If we go back to the Genesis reading we heard that
Joseph’s brothers treated him terribly, in their case they can reflect that
whilst their annoying spoilt little brother irritated them their
disproportionately angry actions were totally wrong. They therefore find it
hard to believe that he can forgive them and that they can have a future
together.
The bell of hope will toll today as it has on
every anniversary of September 11. It’s up to us whether the hope for a better
future becomes a reality. If we can see that God loves us enough to run into a
burning building we know that he also wants all his people to share in a hope
that brings life out of death. He calls upon us to show that love cannot be
destroyed by the evil acts of a minority.

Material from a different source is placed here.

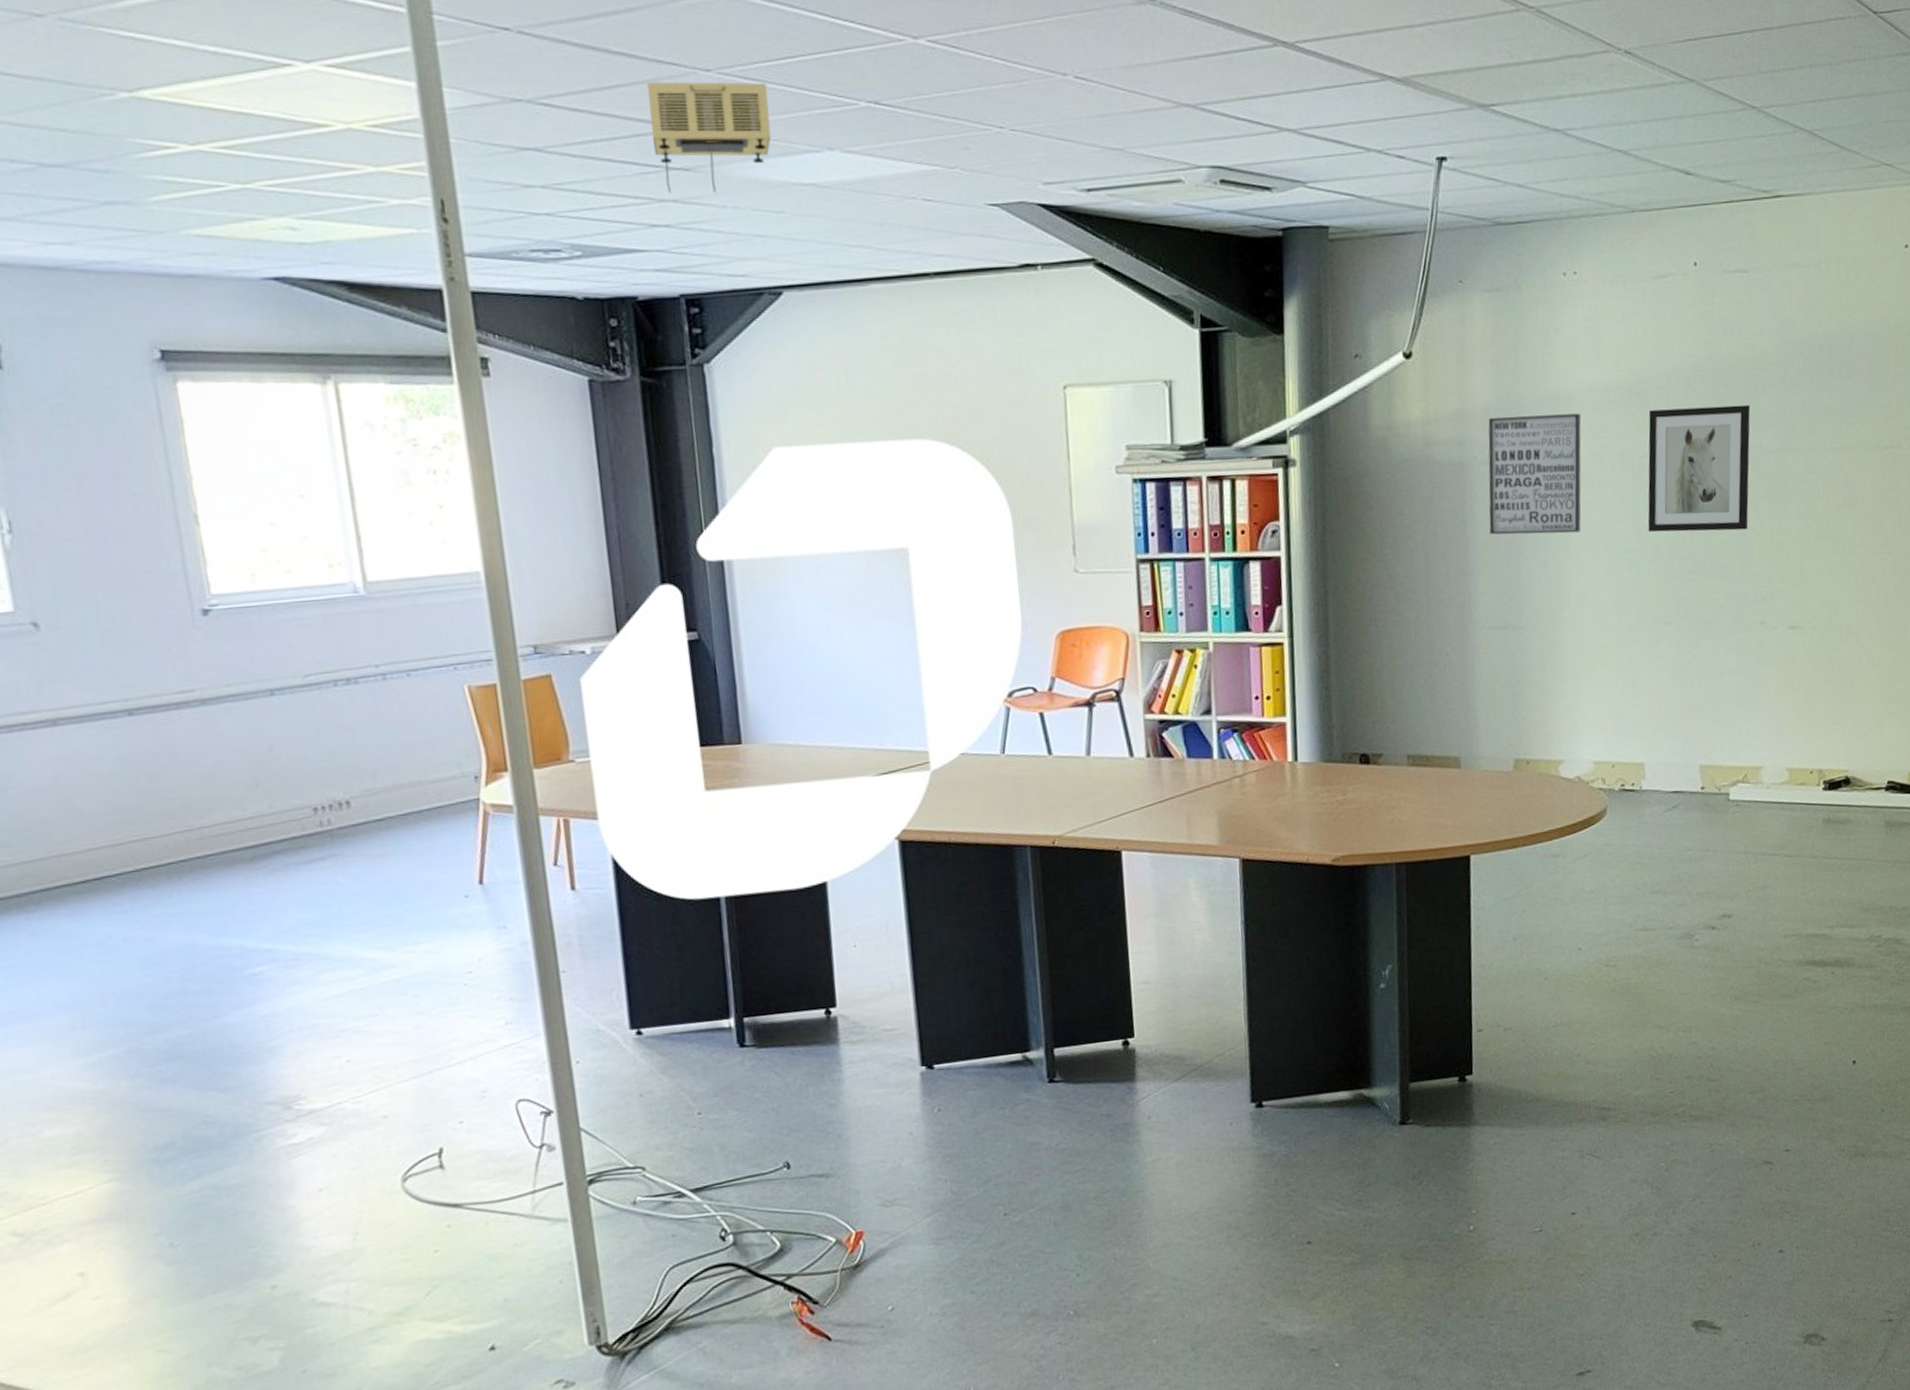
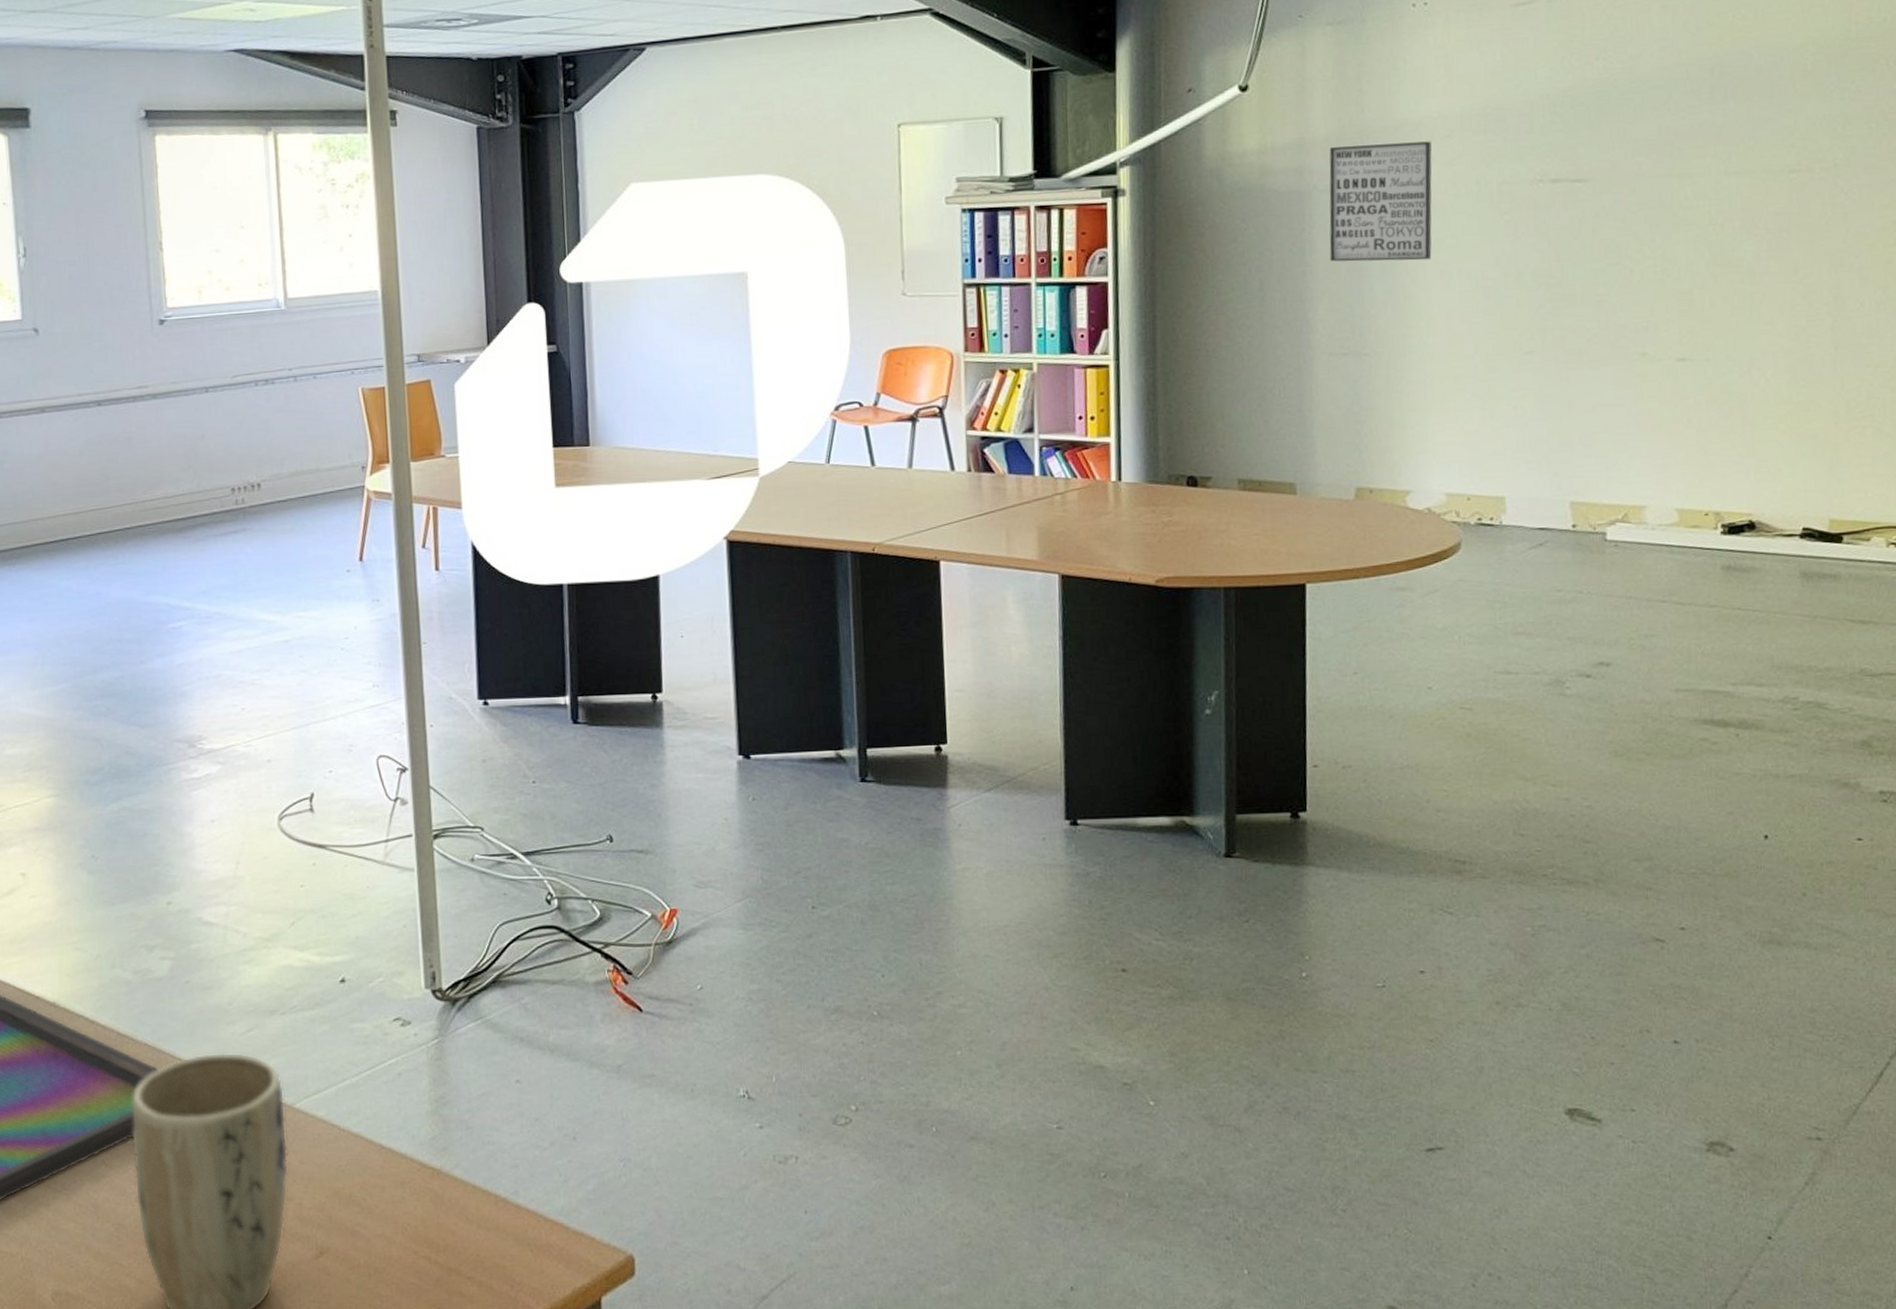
wall art: present [1648,404,1751,532] -> none [1508,129,1628,260]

The terrorists who committed the acts of evil on
9/11 are our fellow human beings, even though a more distorted example it is
hard to imagine. The process of reconciliation can only start when we are able
to recognise them as such.
The grief, pain and anger of all who have suffered deserve to be
respected for what they are in each individual’s case.
For many it
will be too much to expect us to follow Jesus parable, recognise the debts owed
to a God who loves us without limits, who has forgiven us without limits that
we might forgive others out of our gratitude. Yet this is what we are called to
do.
At ground zero Larry Silverstein has finally got
planning permission for redevelopment of the land he bought with the first new tower
up to 66 floors already. At age 80 Silverstein laughs as he says’ he doesn’t
have a clue’ what the financial returns will be. Circumstances have changed and
he’s most interested in seeing a gaping hole filled both economically and
physchologically. It’s an important element in the long term healing process.
I sense that God see’s a gaping whole too, between
faiths and nations and it’s for us to consider how we try to bridge this and
the shared future which will result.